Kadın-erkek eşitsizliği

Merhaba kıymetli okurlarım. Gelmiş olduğumuz bu yüzyılda yoksulluk, açlık, ayrımcılık, hastalıklar ve insani gelişimin önündeki diğer...

Merhaba kıymetli okurlarım. Gelmiş olduğumuz bu yüzyılda yoksulluk, açlık, ayrımcılık, hastalıklar ve insani gelişimin önündeki diğer engellerin ortadan kaldırılması için kadın-erkek eşitsizliği, insanlığın önünde hl aşılması gereken önemli bir sorun olarak duruyor ancak kız çocuklarının okuldan alınarak zorla evlendirildiği, kadınların iş imkanlarının kısıtlı olduğu ve kadına karşı şiddetin günlük hayatın bir parçası haline geldiği bir dünyayı kabullenmek artık mümkün değil. Trafikte araç kullanan bir kadın gördüğünde magandalık yapan kişiler, maalesef ki toplumda yaşamak nedir bilmiyorlar. Hanımefendiler, ev işleri veya gündelik işlerindeki titizliklerini araç kullanmakta da gösterdikleri için o hızlı yoğun trafik akışına adapte olamıyor olabilirler ama emin olun ki çok düzenli, kurallara uyarak, dikkatli araç kullanıyorlar. Bu konuda ayrıca kendilerini tebrik ediyorum.

Öncelikle hepimiz insanız, bir yaradılışımız var, birimizden birimizin üstünlüğü yok. Elbette bu, inandığımız dinler gereği değişebiliyor. Biz saygıyı bozmazsak kadın ile erkek arasındaki inanın o gün eşitlenir her şey. Beni üzen çalışıp kazanan, evinin rızkını kazanan, eli ekmek tutan kim olursa karşı cinse tutumu değişiyor. Unutuyor insan aynı evi, aynı hayatı hatta aynı evlatları paylaştığını yani bir bütün olduğunu.
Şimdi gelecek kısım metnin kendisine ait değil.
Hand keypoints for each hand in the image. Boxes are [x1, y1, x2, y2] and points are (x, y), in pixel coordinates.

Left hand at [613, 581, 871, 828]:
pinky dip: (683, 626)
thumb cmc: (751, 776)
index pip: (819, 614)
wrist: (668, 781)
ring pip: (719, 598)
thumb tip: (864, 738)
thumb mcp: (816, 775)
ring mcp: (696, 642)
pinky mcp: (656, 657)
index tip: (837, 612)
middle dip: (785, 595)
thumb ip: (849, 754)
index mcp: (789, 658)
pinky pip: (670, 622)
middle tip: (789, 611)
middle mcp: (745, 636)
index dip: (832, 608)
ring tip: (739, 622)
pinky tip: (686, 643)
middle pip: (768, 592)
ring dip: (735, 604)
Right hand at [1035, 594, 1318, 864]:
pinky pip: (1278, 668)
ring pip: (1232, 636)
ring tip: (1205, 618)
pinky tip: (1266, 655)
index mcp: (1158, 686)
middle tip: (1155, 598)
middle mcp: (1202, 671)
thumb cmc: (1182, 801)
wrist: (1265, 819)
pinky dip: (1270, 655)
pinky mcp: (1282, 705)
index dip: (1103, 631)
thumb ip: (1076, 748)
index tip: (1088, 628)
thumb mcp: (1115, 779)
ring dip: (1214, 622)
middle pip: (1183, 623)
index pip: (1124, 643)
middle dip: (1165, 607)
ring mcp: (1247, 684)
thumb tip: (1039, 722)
Ekonomik imkanlar bir tarafı ezmek için değil, birlikte daha rahat şartlarla iyi bir yaşamı sağlamak içindir. Eşler arasına asla para konusu girmemeli. Birlikte hayır bereket ayrılık ve ayrımcılıkta azap ve mutsuzluk vardır. Kadınımız da erkeğimiz de eşittir aslında ama bazı kendini geliştirememiş insanlar, daha doğrusu kompleksli insanlar bunu aşamamıştır. Çalışan, gelir düzeyi yüksek olan ama kadın ama erkek, bu durumu bir üstünlük sayıp karşı cinsin gururunu incitiyorsa işte bu, büyük bir kadın-erkek eşitsizliğidir.
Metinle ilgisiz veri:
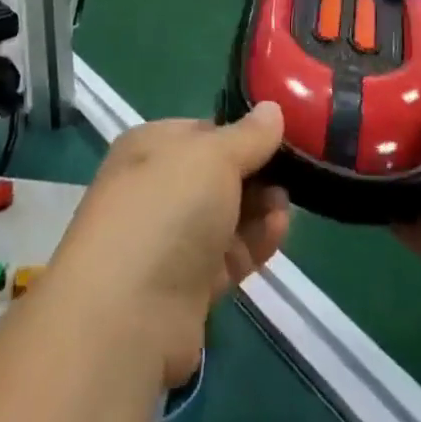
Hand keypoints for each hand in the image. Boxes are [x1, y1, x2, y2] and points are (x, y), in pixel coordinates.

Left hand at [46, 104, 289, 386]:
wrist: (129, 312)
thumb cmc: (168, 207)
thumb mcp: (214, 155)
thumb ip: (249, 135)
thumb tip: (273, 109)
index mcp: (150, 146)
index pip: (202, 130)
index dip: (239, 131)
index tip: (279, 135)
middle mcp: (157, 189)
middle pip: (216, 174)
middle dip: (254, 171)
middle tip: (291, 171)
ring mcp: (170, 240)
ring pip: (225, 215)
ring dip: (259, 207)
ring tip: (286, 202)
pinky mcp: (188, 287)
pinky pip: (229, 254)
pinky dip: (255, 242)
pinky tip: (280, 229)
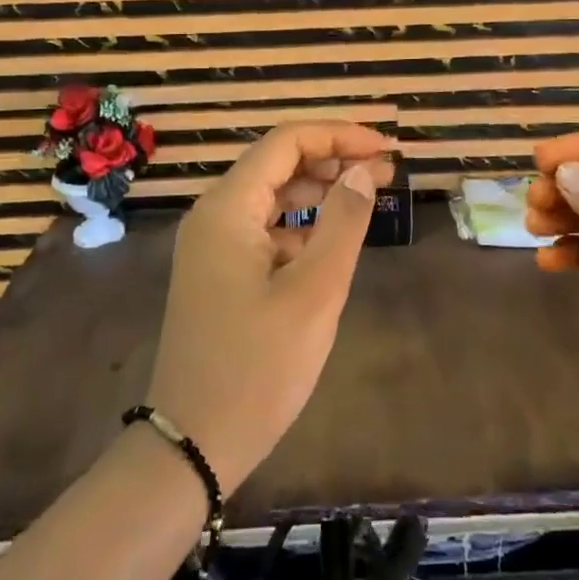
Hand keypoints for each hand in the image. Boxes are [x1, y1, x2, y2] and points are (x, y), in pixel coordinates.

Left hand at [146, 121, 394, 490]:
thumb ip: (342, 223)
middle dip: (332, 159)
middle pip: (277, 163)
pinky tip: (330, 241)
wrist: (192, 444)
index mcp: (228, 208)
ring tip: (367, 196)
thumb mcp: (314, 292)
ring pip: (271, 195)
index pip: (287, 141)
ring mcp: (212, 245)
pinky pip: (264, 228)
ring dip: (318, 190)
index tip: (386, 149)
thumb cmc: (257, 367)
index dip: (340, 136)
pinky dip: (300, 224)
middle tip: (385, 172)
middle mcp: (213, 215)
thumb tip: (363, 172)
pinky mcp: (219, 272)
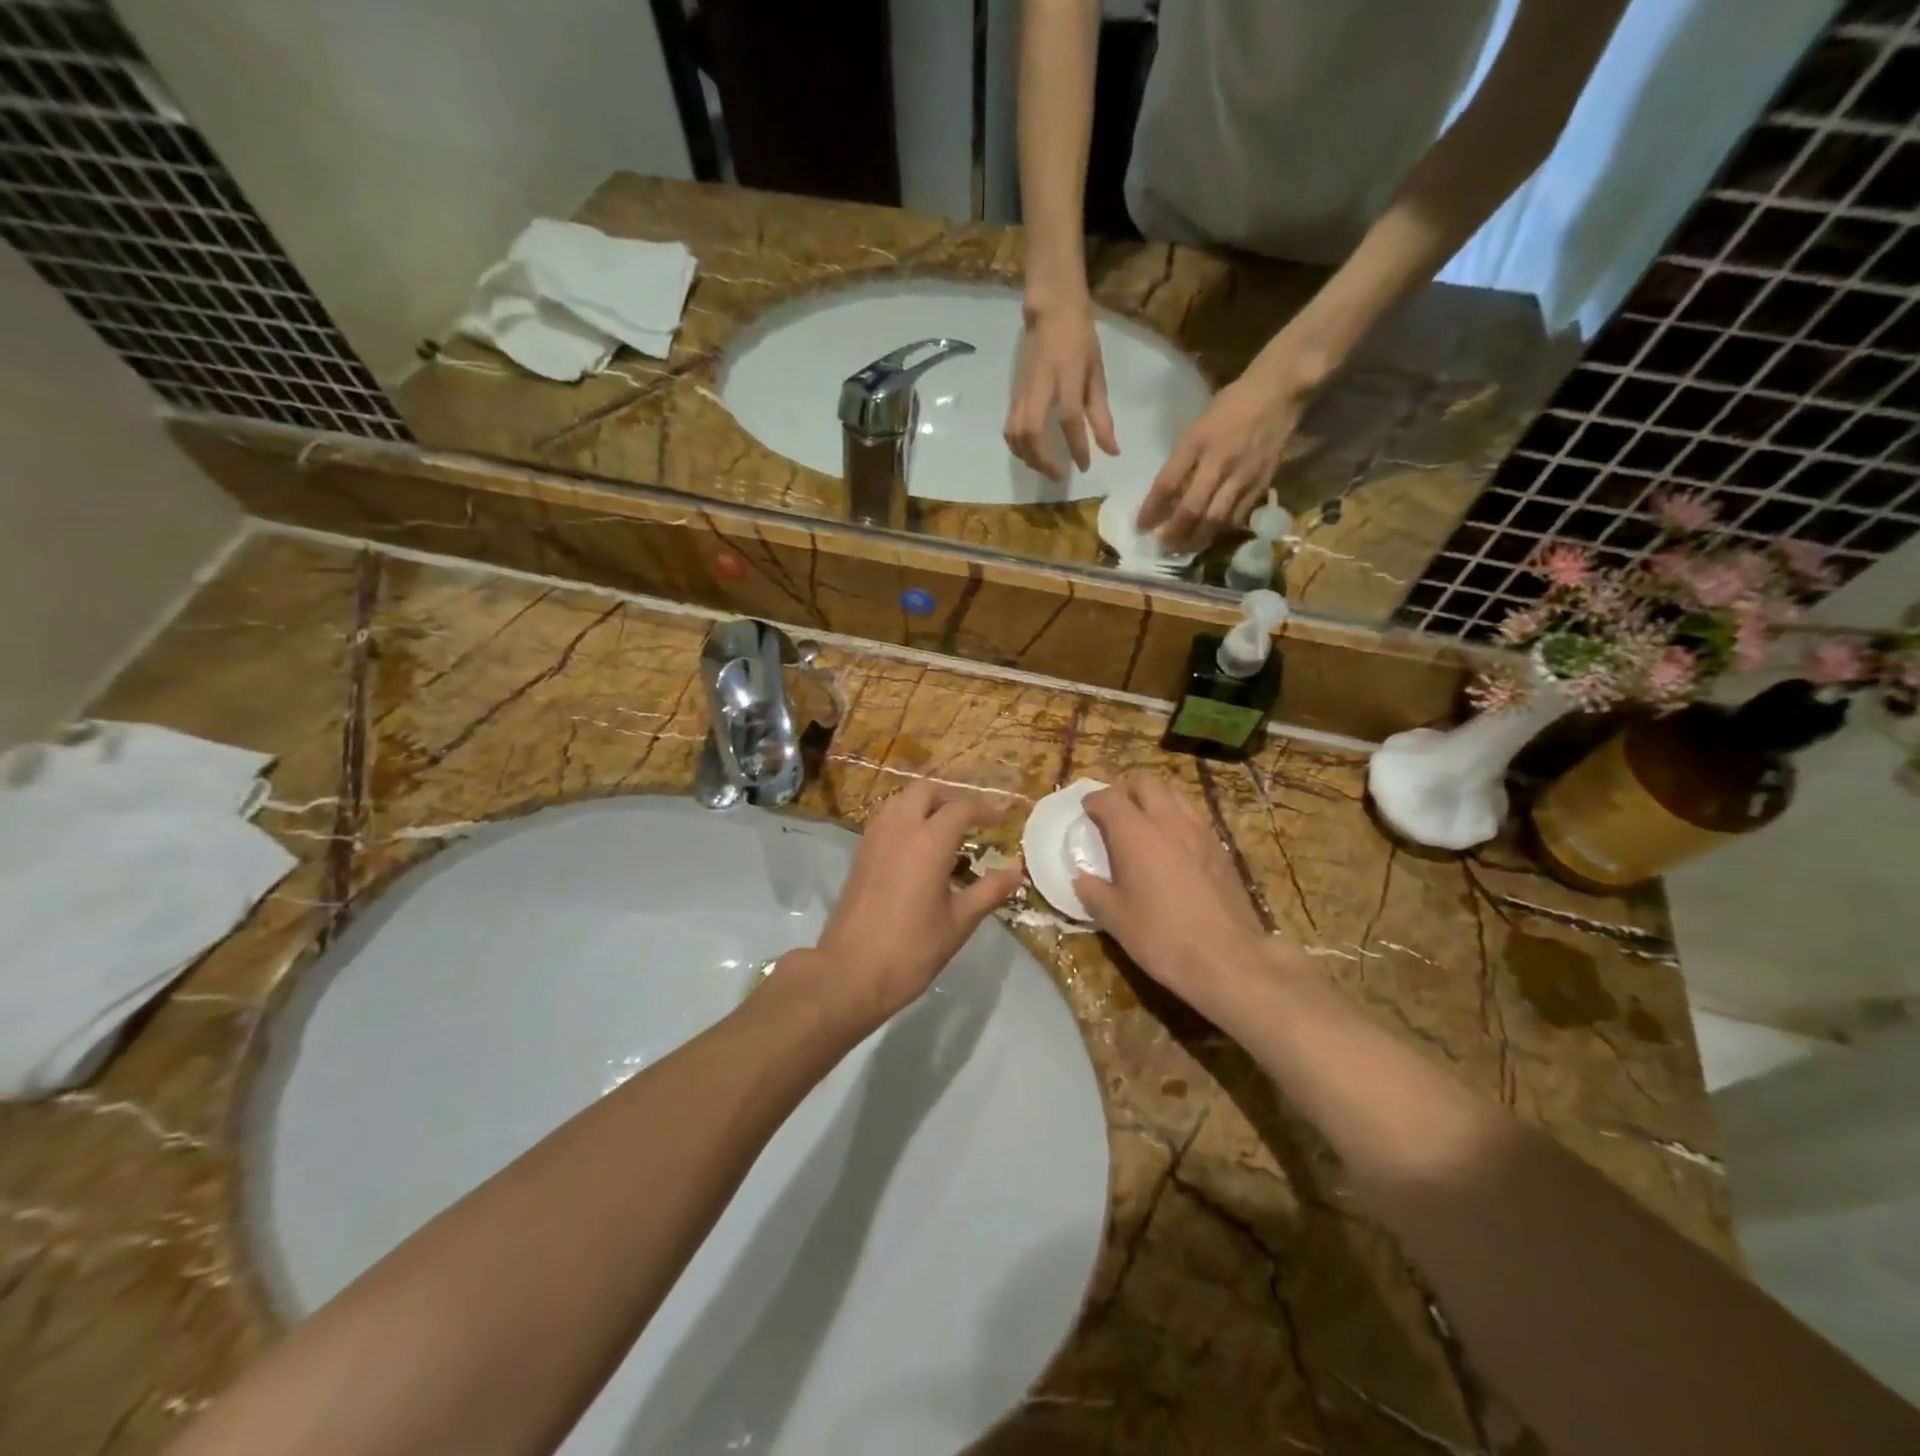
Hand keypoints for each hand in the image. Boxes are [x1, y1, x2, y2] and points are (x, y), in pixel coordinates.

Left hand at [794, 782, 1023, 1028]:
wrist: (849, 973)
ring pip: (901, 800)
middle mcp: (899, 829)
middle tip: (972, 819)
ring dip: (926, 804)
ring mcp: (874, 839)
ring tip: (946, 829)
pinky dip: (906, 817)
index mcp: (928, 842)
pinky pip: (886, 818)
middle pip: (926, 791)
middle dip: (951, 797)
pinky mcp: (859, 853)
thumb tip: (1016, 871)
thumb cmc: (911, 950)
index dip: (984, 810)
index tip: (1001, 820)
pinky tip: (918, 847)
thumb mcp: (959, 923)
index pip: (961, 809)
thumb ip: (989, 891)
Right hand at [1004, 294, 1118, 481]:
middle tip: (1060, 476)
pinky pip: (1009, 429)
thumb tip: (1111, 451)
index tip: (1084, 467)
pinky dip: (1018, 448)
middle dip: (1045, 460)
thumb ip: (1102, 414)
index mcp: (1066, 376)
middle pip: (1033, 432)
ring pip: (1017, 434)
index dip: (1077, 446)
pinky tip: (1031, 456)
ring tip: (1045, 469)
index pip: (1069, 418)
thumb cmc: (1079, 340)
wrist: (1049, 310)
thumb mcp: (1096, 373)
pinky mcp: (1012, 396)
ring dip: (1030, 458)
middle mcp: (1040, 386)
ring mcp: (1022, 392)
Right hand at [1072, 775, 1269, 1011]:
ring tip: (1145, 826)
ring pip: (1174, 795)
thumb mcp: (1115, 919)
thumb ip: (1093, 892)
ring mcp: (1200, 831)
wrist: (1227, 958)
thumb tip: (1082, 878)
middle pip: (1145, 783)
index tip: (1086, 812)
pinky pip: (1194, 817)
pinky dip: (1177, 819)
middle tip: (1116, 815)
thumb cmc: (1161, 936)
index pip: (1109, 798)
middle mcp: (1168, 821)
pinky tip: (1174, 847)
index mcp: (1135, 833)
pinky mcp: (1221, 847)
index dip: (1093, 801)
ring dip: (1155, 801)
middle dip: (1126, 791)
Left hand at [1137, 375, 1308, 550]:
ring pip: (1215, 518)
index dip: (1151, 509)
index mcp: (1196, 442)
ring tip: (1184, 549)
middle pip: (1191, 508)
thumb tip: (1166, 494)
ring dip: (1197, 538)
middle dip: (1174, 532)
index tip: (1141, 527)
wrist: (1277, 392)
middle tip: (1163, 547)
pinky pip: (1238, 515)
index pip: (1167, 484)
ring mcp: (1241, 475)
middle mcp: (1218, 461)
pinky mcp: (1261, 483)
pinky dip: (1221, 530)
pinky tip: (1211, 536)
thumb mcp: (1197, 427)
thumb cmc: (1230, 406)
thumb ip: (1182, 460)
Dikkat edin bakın, çok uç noktalarda yaşıyor toplumumuz bunu. Ya bir köşede evli kadın kocası tarafından darp ediliyor ya da yaralanıyor eski eş tarafından. Fiziken üstün ve güçlü olmak, üstünlük sağlamaz ki. Üstünlük, hiçbir zaman şiddetin hiçbir türlüsüyle vurgulanamaz. Toplumda şiddeti kınarken bile şiddet oluyorsa eşitlik sağlamak mümkün olamaz. Dengeleri korumak için herkesin daha yumuşak, daha tahammüllü ve sakin, olgun olması gerekiyor. Yoksa şiddet ve eşitsizlik, bir kadın bir erkek uç gruplarının elinde sürekli, sonuçsuz, savaş ortamı yaratırcasına taraflaşma meydana getirecektir.
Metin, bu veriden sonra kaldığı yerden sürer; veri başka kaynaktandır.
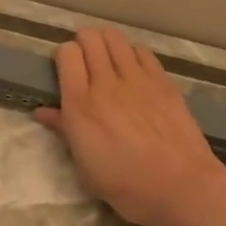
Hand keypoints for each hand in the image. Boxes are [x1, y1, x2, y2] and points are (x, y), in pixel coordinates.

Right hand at [34, 27, 225, 225]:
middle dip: (83, 42)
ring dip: (107, 43)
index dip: (63, 56)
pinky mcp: (164, 82)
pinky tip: (134, 70)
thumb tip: (43, 112)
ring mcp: (138, 79)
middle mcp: (106, 84)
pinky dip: (132, 53)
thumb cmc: (128, 186)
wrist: (183, 187)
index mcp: (80, 106)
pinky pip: (142, 51)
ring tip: (108, 60)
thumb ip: (64, 131)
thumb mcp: (85, 167)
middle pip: (91, 37)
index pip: (66, 54)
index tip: (64, 71)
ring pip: (116, 38)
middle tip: (85, 61)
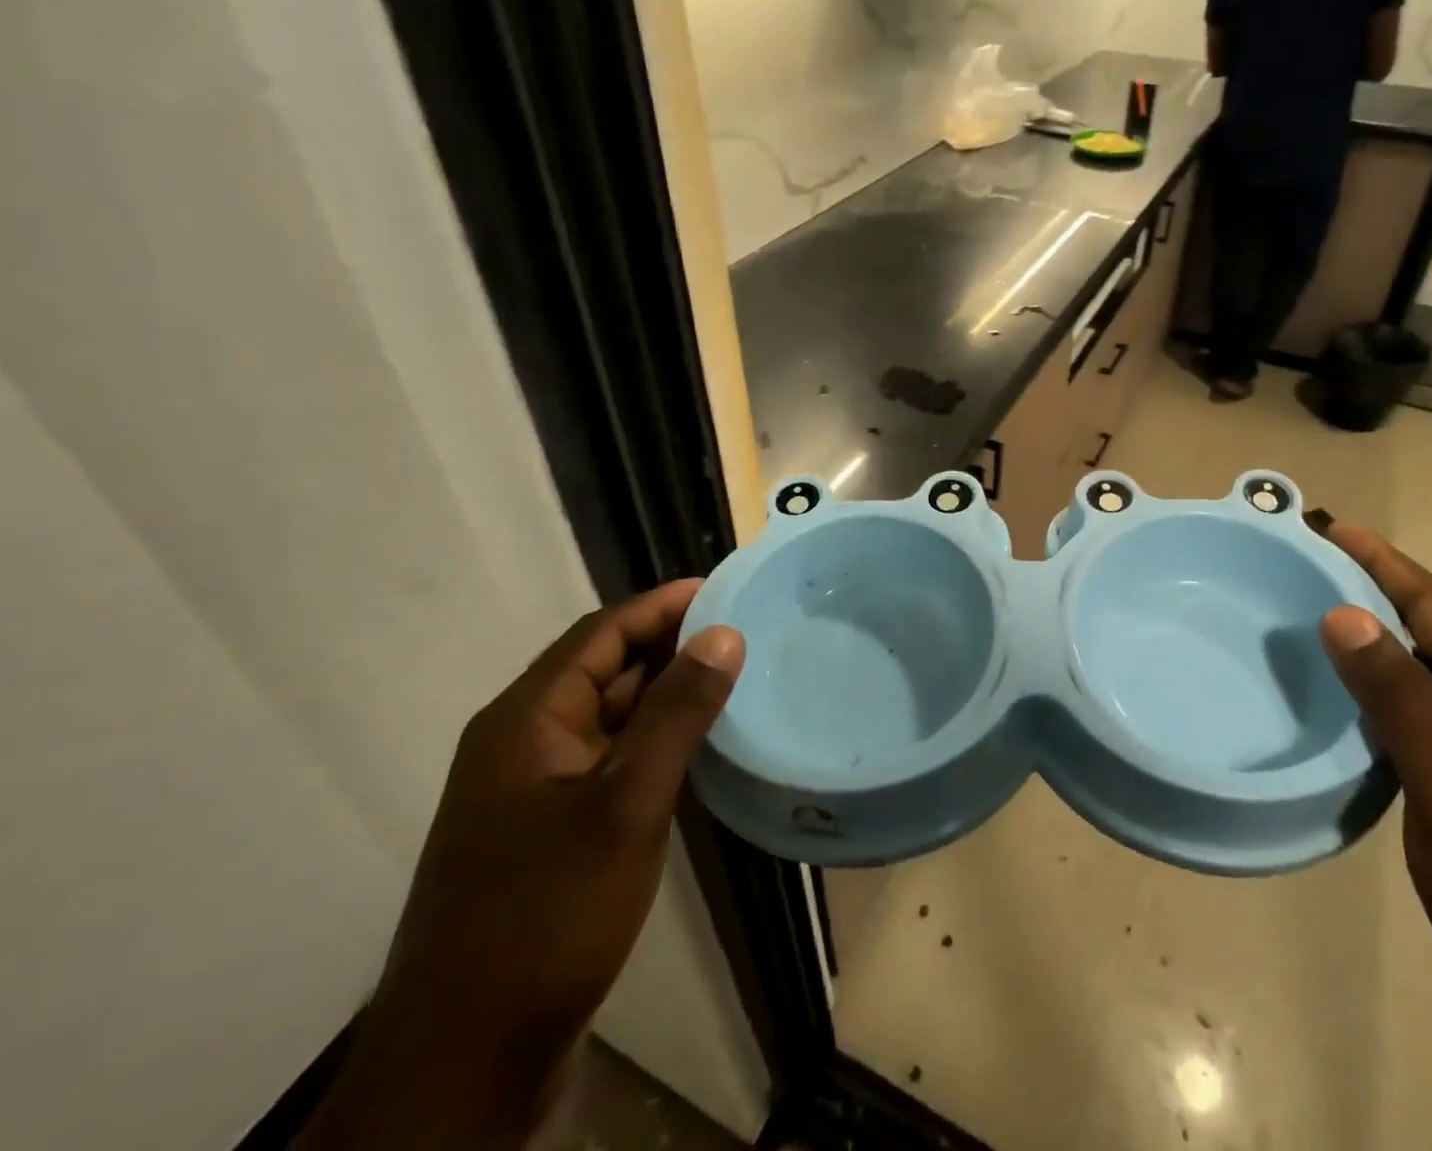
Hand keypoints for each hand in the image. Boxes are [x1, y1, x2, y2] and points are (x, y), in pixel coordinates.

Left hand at [299, 582, 745, 1150]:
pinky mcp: (549, 832)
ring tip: (734, 675)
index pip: (601, 633)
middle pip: (604, 669)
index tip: (725, 588)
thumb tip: (724, 633)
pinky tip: (700, 745)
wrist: (465, 1066)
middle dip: (670, 644)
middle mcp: (523, 742)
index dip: (662, 604)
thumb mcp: (625, 805)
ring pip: (609, 717)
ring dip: (665, 694)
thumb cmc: (547, 916)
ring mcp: (534, 790)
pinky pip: (609, 761)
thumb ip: (677, 713)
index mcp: (526, 720)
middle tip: (743, 630)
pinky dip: (654, 742)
Eşitlikten anlağımız, bir diğer yarımız olan karşı cinse baskıcılık taraf olmak anlamına gelmiyor. Toplumların içinde marjinal gruplar o kadar çok ki her şeyiyle huzurla yaşayan insanları kırıntı olsa bile olsa etkiliyor ve bunun adına algı diyoruz. Makalemin başında da belirttiğim gibi dünya üzerinde o kadar çok sorunlar varken, Yaratan bizi farklı yaratıp birleşmemizi emrederken nedir paylaşamadığımız?

Kadın erkeksiz, erkek kadınsız olmaz. Birbirimizin kıymetini bilelim, yarışımız yalnızca sevgide olsun. Bu, daha mutlu ve güzel yarınlarımıza giden yoldur.

Sevgi ve saygılarımla, sağlıcakla kalın.